Embodied cognition and emotional disorders: Embodiment and abstraction in understanding depression
Research into embodied cognition (EC) in cognitive neuroscience and psychology has risen exponentially over the last 25 years, covering a vast area of research; from understanding how ability to judge speech sounds depends on an intact motor cortex, to why people perceive hills as steeper when carrying a heavy backpack.

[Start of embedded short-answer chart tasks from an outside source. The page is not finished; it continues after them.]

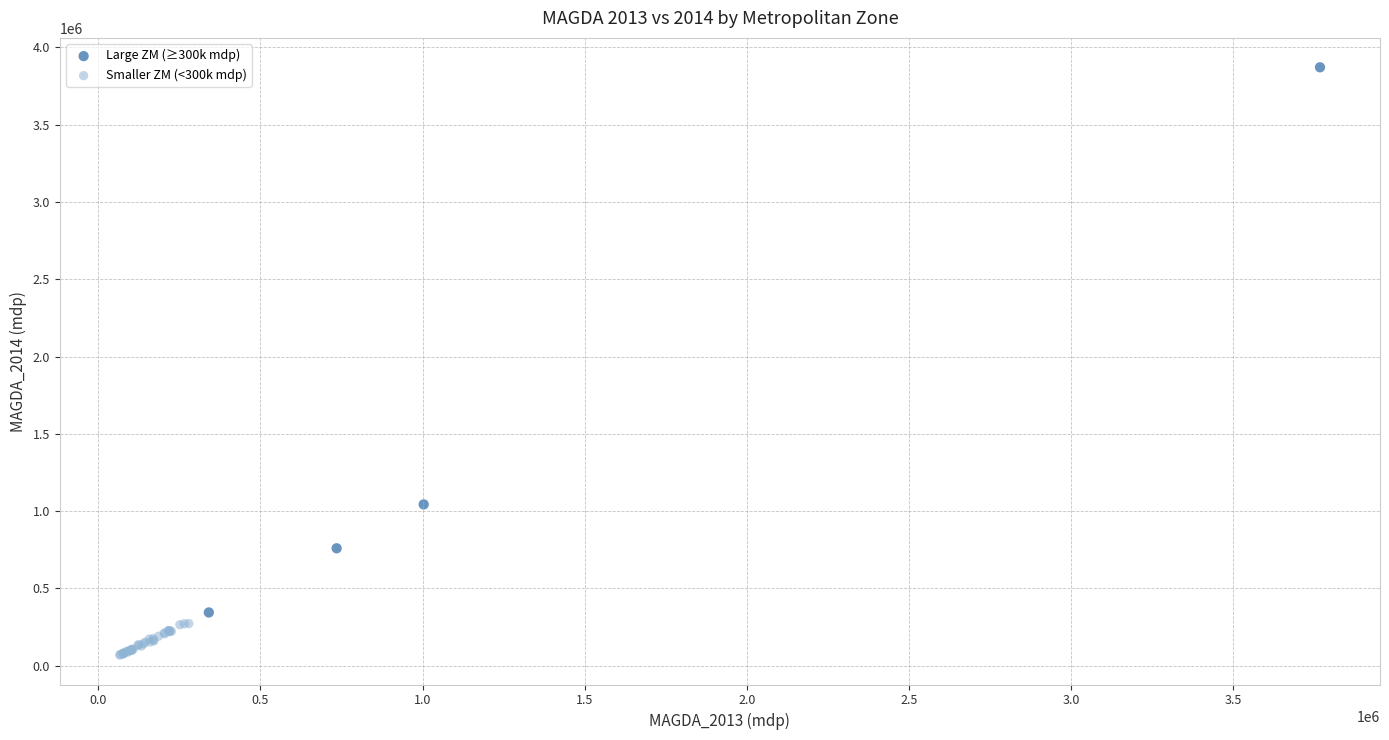

Which series has the widest spread of Y values?

Large ZM (≥300k mdp)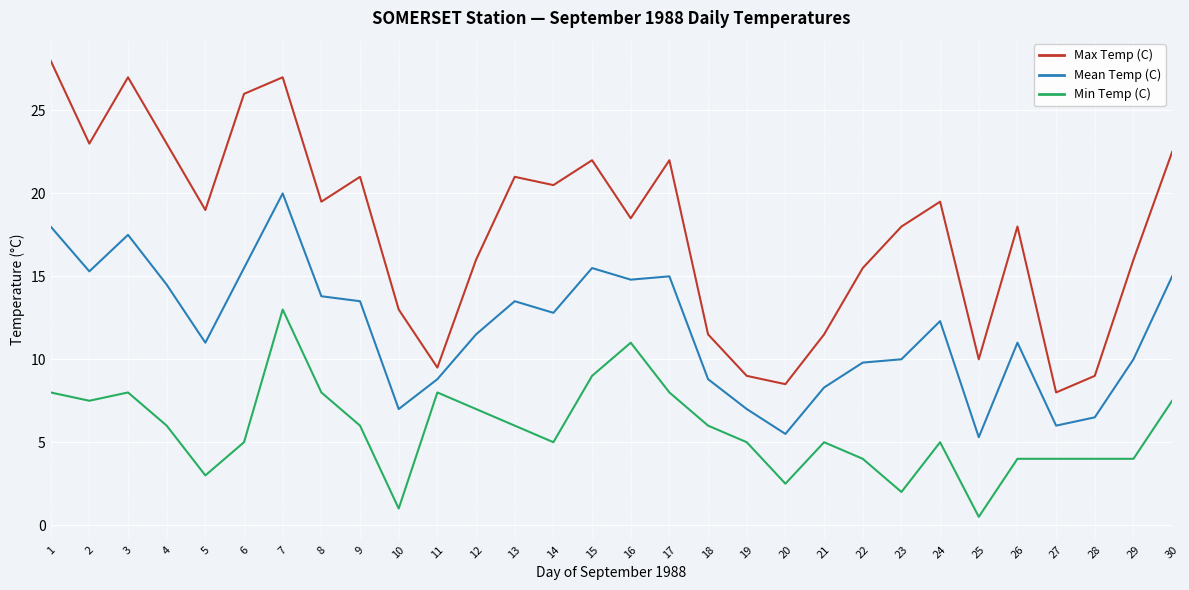

Between 15 and 17, which series saw the biggest shift?

Min Temp (C)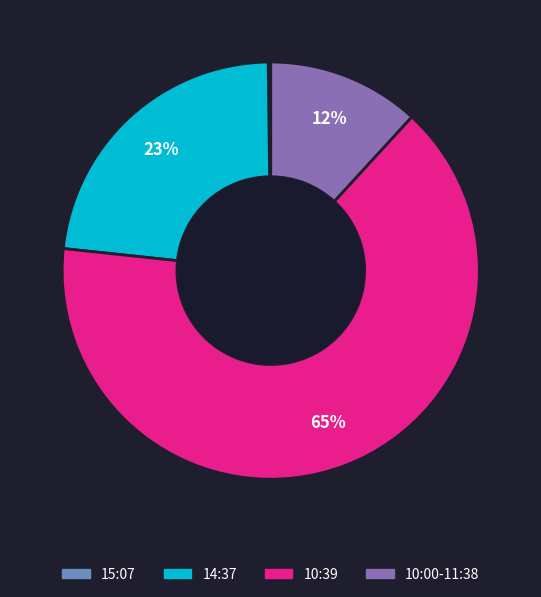

Is there a majority slice in this chart?

Yes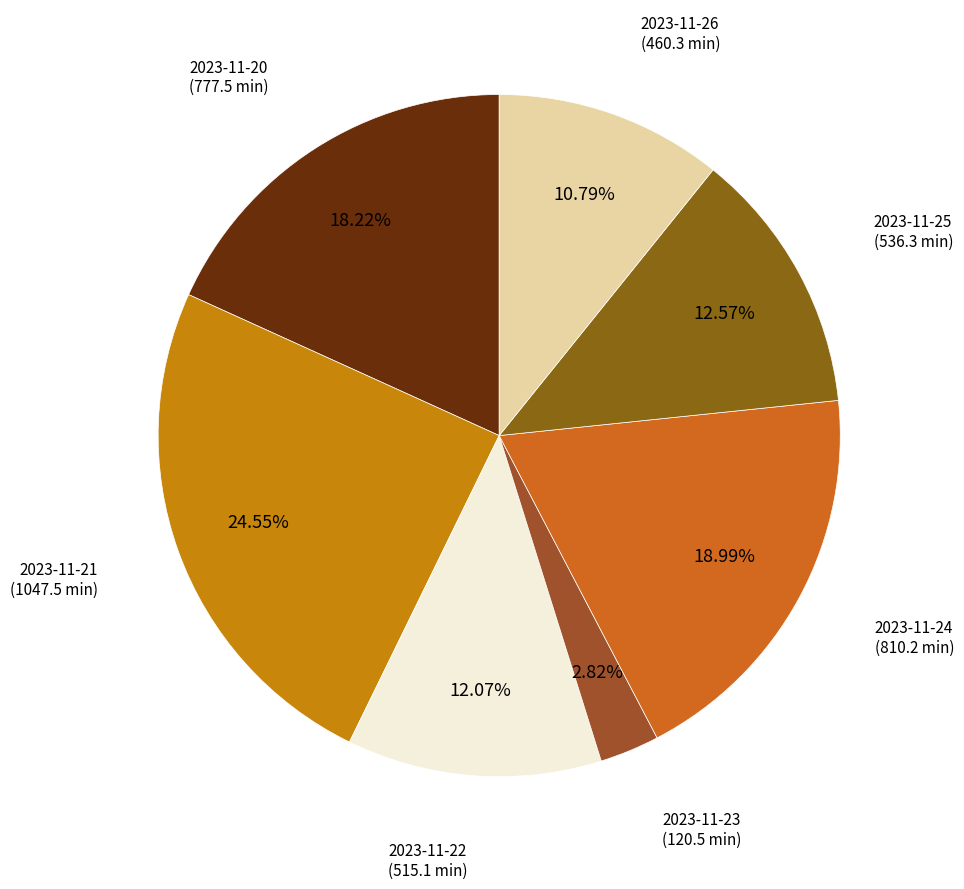

Which has a higher value, 2023-11-25 or 2023-11-20?

2023-11-20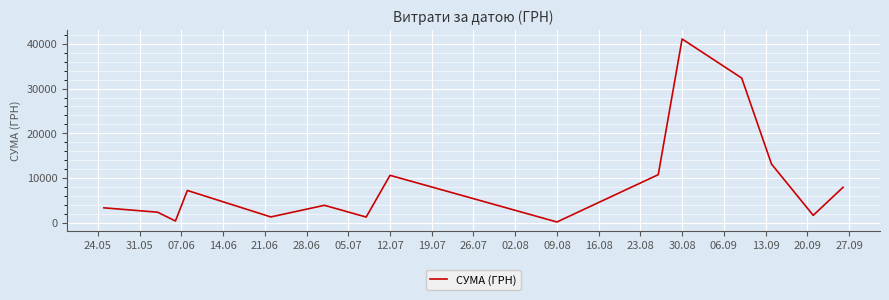

What is the greatest value displayed?

41121.0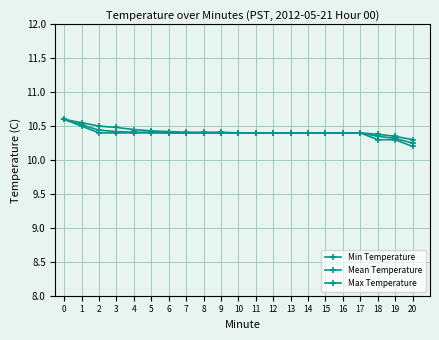

True or false: Min Temperature has a value of 15.5 at 10.

False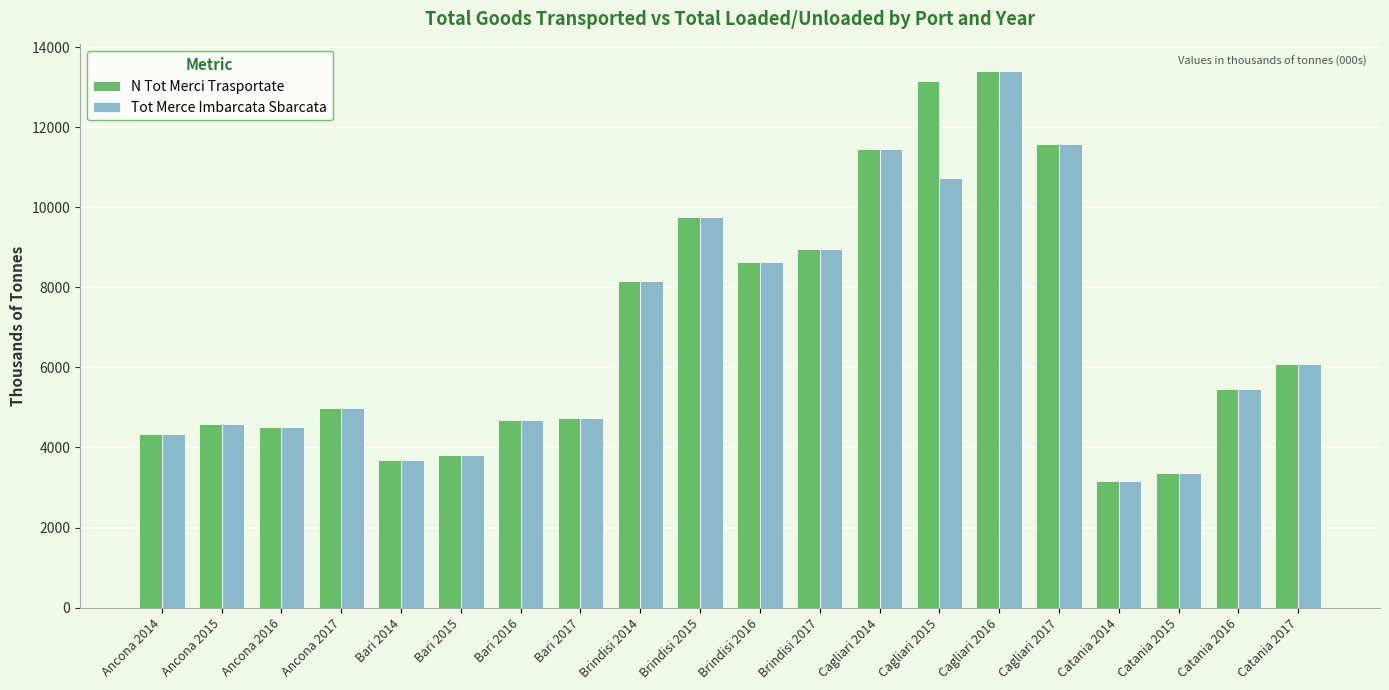

True or false: N Tot Merci Trasportate has a value of 3528 at Brindisi 2015.

False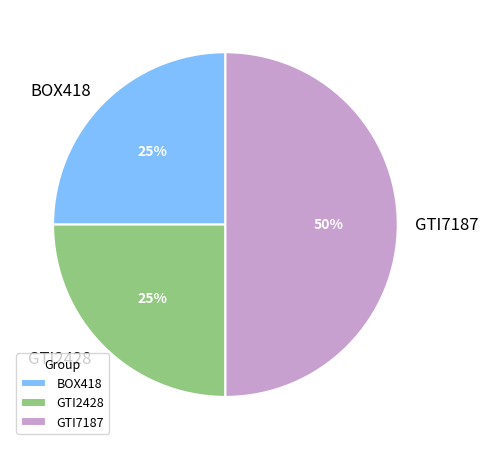

Is it true that GTI7187 is 50% of the pie?

True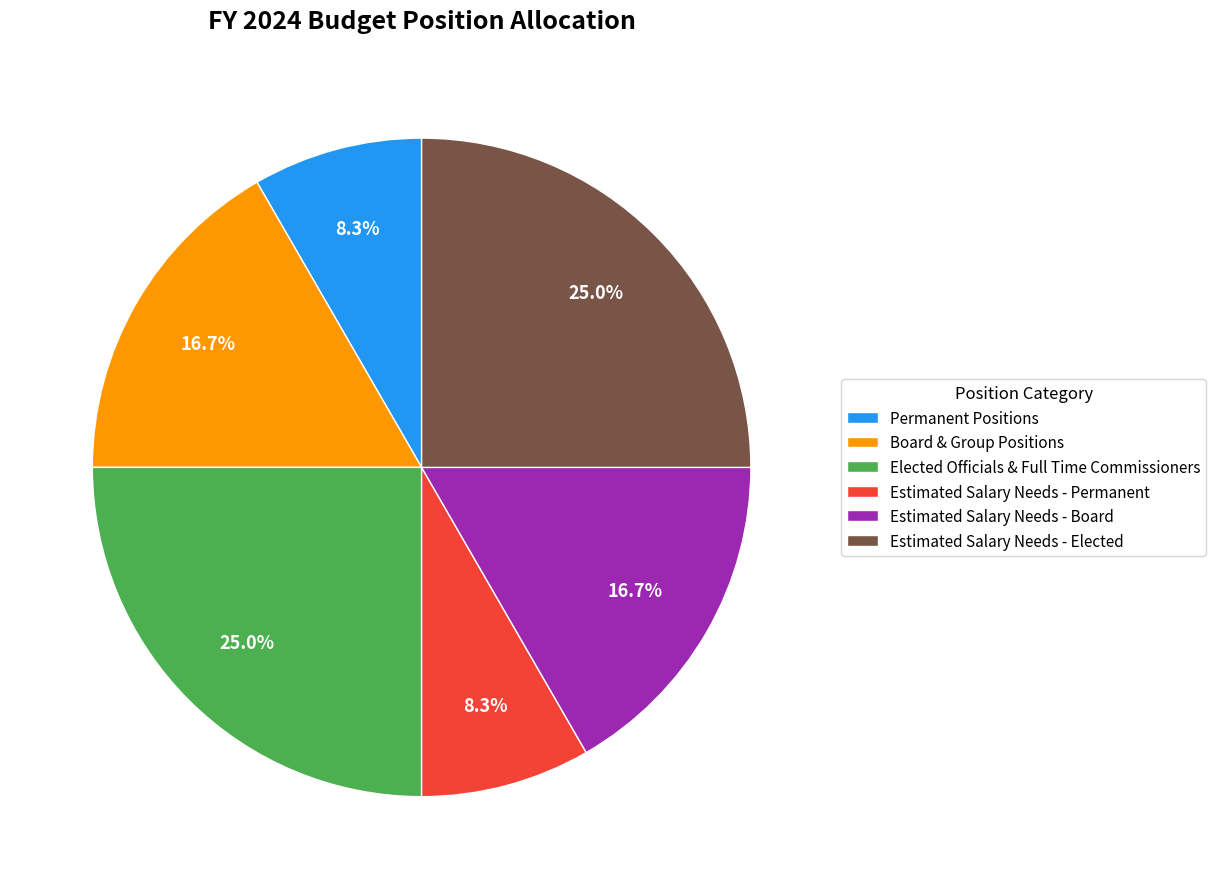

What percentage is the Permanent Positions slice, to the nearest percent?

8%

Although there are many theories addressing these phenomena, increasing evidence across EC studies suggests simulation (i.e., re-enactment of the motor –sensory aspects of meaning) as an important basis of knowledge. The authors 1) review evidence for the EC paradigm’s claim to simulation effects in cognition, suggesting that simulation exists within a "distributed plus hub" model, 2) discuss the implications of simulation for the understanding of cognitive dysfunctions in emotional disorders, particularly depression, 3) suggest that emotional disorders arises as a result of failed simulation processes, hypothesizing that semantic processing reactivates motor-sensory simulations previously associated with low mood (enactment/re-enactment networks), and that truncation of such simulation by means of over-use of language-based, abstract processing, motivated by a wish to reduce the affective disturbance associated with episodic, embodied representations, maintains psychopathology, 4) review evidence for effects of truncated simulation on emotional pathology, and 5) discuss the relevance of EC to treatments of emotional pathology.